There are two primary benefits of our technology that we should make clear right away. The first is speed of operation, in that our system navigates a crowd of people without having to halt constantly. The second is acceptance. Because it mimics human movement, a robot will be more readily accepted by those around it. The use of simulated training environments to accelerate development and reduce cost are also key features of the project.
Collision avoidance for autonomous vehicles
In this article, we want to explore both the development of the algorithm and our key challenge – how to avoid collisions with human beings not noted for being entirely predictable. The problem has been around a long time in robotics. In its simplest case, collision avoidance is about avoiding static structures like walls and doors. Robots have been successfully doing that for many years – and in the main the systems work just fine.
The real difficulties arise when robots need to enter an interactive, dynamic situation where they are trying to avoid moving people who, in turn, want to avoid it. The other challenge is the need to deal with other common behaviours such as merging into a crowd or cutting across a group of people. And you know that feeling when you are walking towards someone and both of you try to anticipate each other’s change of direction? This is the sort of complexity and potential confusion we needed to address.
At the heart of the matter is the simple fact that when circumstances are moving dynamically you need to have some idea of what the future might look like. To confront this issue, we had to look beyond traditional approaches such as cost maps. What are cost maps? Essentially, you build a map and assign a value to the cells within in. The question then becomes how expensive it is to enter a particular part of the grid. The value is determined as a penalty cost. What this approach lacks though is that crucial predictive element. Yes, the robot thinks it can plan a route and follow it through the cost map. But because the systems can’t look into the future or take into account any velocities of people it is severely limited.
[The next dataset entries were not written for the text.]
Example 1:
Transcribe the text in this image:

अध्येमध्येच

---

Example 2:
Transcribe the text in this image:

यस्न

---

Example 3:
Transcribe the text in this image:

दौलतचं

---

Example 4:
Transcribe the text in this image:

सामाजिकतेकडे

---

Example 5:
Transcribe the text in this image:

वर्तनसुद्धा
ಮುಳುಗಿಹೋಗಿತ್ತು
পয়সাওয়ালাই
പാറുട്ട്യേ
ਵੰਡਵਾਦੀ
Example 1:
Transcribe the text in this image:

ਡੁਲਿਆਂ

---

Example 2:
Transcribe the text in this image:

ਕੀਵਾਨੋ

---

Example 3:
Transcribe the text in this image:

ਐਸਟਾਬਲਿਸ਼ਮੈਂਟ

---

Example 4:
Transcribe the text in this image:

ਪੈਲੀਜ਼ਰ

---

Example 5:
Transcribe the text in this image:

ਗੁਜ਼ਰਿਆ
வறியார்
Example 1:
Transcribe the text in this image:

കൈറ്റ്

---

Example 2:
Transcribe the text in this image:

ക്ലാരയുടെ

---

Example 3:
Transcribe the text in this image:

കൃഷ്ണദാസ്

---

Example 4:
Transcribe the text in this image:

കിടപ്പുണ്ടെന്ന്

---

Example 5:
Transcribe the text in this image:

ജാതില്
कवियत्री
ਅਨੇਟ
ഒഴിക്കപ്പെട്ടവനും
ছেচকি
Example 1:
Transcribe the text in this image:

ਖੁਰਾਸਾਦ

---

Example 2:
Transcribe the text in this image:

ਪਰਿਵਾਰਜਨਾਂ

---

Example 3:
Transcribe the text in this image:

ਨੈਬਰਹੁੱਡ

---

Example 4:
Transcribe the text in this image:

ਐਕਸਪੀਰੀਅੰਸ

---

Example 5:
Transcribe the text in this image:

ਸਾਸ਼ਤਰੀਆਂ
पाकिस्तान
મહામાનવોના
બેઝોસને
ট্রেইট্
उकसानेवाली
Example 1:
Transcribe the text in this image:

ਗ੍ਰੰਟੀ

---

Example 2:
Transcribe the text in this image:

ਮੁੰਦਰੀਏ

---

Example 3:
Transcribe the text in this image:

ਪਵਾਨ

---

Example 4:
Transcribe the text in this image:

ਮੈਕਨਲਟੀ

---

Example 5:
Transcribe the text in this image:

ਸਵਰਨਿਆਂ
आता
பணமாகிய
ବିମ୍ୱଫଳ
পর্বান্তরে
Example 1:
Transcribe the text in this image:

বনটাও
There are many classical algorithms which work extremely well at planning a path through a static map in this way, including very fast algorithms that will find and optimise the shortest path through. But they fall down in dynamic scenes. The key problem is that a robot doesn’t know it needs to avoid an obstacle until the last moment, when something has moved into its path. There is a further problem, in that if the scene becomes too dense with lots of people, the robot can’t plan a path and it just sits still – the classic robot halting problem. In our dynamic human world, we make space by gently moving forward to earn our right of way, or at least to encourage others to move out of our way.
Enabling robot navigation
So how do you enable robot navigation that embodies such behaviour and is effectively able to plan a route when one doesn’t yet exist? Our task was to mimic natural human behaviour – and this is where AI and RL came into our thinking. RL is a way of training a neural network to make decisions with the use of lots of simulated episodes of the kind of environment you want it to work in. It’s impossible to know the future of course, but the model learns over time a sense of what is likely to happen next and, therefore, what the best action to take might be. It is then able to continue moving forward to its target while avoiding people.
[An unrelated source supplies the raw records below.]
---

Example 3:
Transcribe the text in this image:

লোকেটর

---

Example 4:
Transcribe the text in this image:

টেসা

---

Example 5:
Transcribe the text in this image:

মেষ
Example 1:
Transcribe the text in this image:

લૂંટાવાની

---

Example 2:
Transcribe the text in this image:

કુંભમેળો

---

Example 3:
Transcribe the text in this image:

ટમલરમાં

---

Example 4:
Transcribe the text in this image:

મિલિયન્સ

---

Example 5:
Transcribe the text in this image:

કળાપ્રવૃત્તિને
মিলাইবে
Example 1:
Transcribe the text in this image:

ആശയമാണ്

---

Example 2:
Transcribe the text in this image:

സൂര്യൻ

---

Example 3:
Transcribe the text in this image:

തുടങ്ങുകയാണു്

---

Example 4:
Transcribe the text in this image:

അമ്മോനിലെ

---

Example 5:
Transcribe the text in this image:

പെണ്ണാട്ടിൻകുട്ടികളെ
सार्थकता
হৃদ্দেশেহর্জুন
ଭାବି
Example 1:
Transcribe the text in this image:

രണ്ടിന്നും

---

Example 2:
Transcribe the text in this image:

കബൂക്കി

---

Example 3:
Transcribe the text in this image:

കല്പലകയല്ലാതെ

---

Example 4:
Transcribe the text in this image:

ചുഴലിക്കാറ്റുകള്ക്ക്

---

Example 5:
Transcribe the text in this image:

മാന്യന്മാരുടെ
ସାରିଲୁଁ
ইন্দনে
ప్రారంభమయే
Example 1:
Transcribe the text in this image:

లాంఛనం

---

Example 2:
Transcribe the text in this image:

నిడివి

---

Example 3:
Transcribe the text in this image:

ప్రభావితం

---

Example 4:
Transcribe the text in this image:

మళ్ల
The training itself is very much along carrot-and-stick lines. The model gets rewarded for good behaviour, which is actually rare because it actually means reaching its ultimate goal. More often than not it gets punished for making too many motions, because effectively this means it is taking too long at the task in hand. A big punishment is inflicted if it hits something of course.
Crucially in terms of training speed and efficiency, the system generates its own episodes – each one being an unfolding scenario of particular movements. One person goes here, one person goes there, one person stops entirely, and so on. The scenario runs until the robot crashes or meets its goal. Then the system resets with another random scenario.
This doesn’t require a pre-collected and labelled data set; we can continuously run simulations which the training model generates for itself. Consequently, human input into the training is low – resource is needed to set up the situation with people walking around in a realistic manner, but once that’s done scenes can be randomised. From then on all that’s needed is plenty of server power, grinding away to process the results.
There are plenty of tools available to help create a huge number of variations to a scenario to challenge the agent with. The choice depends on the level of fidelity needed – and for this project we were able to use a simple 2D version because we were chiefly concerned with a dynamic simulation with people moving around. If it was necessary to enter more complex information such as camera data into the equation, then more advanced simulation such as a gaming engine would be required. That said, we have tested our algorithm in a Unity simulation, which we are also using to demo the technology. But for training this level of sophistication is not necessary – it would demand a lot more data and computer resource of no particular advantage. The main point to highlight here is that the system was trained in a simple, 2D simulation – but works in the real world!
Naturally adaptive approach
Our approach successively delivered a level of adaptability far in excess of what cost map planning is capable of. Traditionally you plan your path, follow it, and if something gets in your way you replan your path – which is not at all efficient. With our approach, the algorithm is constantly re-evaluating its situation based on the current decision and the ever-changing circumstances. This is a much more naturally adaptive approach.